I hadn’t been forewarned of the question, so I came out with one of a number of verses I knew well – “I press on towards the goal to win the prize for which God has called me heavenwards in Christ Jesus” – it is a verse that has given me much strength over the years; reminding me that it is God who calls; reminding me that the strength I have comes not from anything I can do, but from the one whom I serve – God: Father, Son and Spirit. And reminding me most of all, that ultimately the prize for faithful living is beyond all, it is out of this world. It is a heavenly prize.

And finally...
Have you not heard?
Do you not know?

God – our God can overcome all things – if we are able to accept it
We can do anything; achieve everything; through God’s strength and power.

For Isaiah, it was the hope of something away in the future – he was a prophet – God gave him a vision of things to come, of possibilities, and Isaiah was charged with turning that vision into words that would stand the test of time, and bring meaning to future generations.
Thus we have the image of the eagle, rising high above; the most majestic of birds, the very word conjures up power and might in our minds; all because of Isaiah’s vision all those thousands of years ago.
We do not think of the eagle as a fragile or weak animal; we think rather of a magnificent bird of prey; indefatigable, powerful with no equal amongst the other birds.
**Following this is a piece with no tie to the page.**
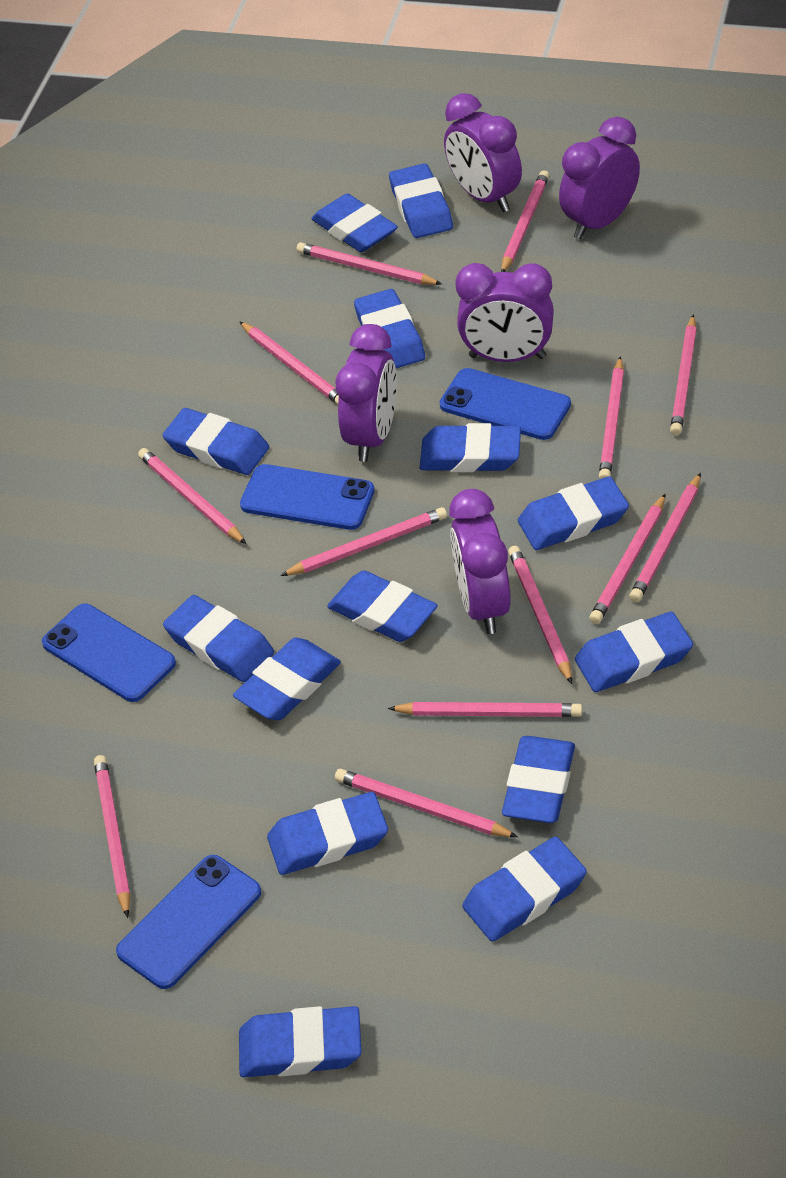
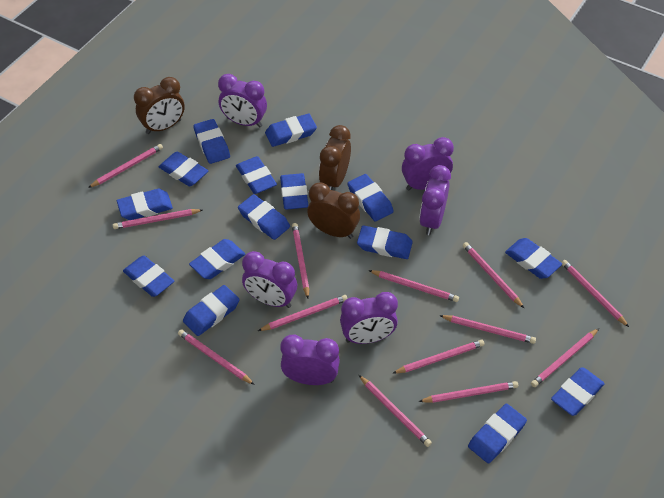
blue eraser: 14 -> 15
blue phone: 4 -> 0
brown clock: 0 -> 3
purple clock: 5 -> 6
Both Isaiah and Paul were blessed with the gift of visioning and interpreting; a gift that came straight from God; a gift that enabled them to see the world through God’s eyes – even for a short time. And through that vision to inspire others; to lead, to guide, to chastise and admonish if necessary, but to move those who listened, those who read – those who still read from where they were, to where they could be.

That is exciting news!
Have you not heard?
God calls us!
Press on then... press on and win the prize that God calls you to.
For with God – everything is possible!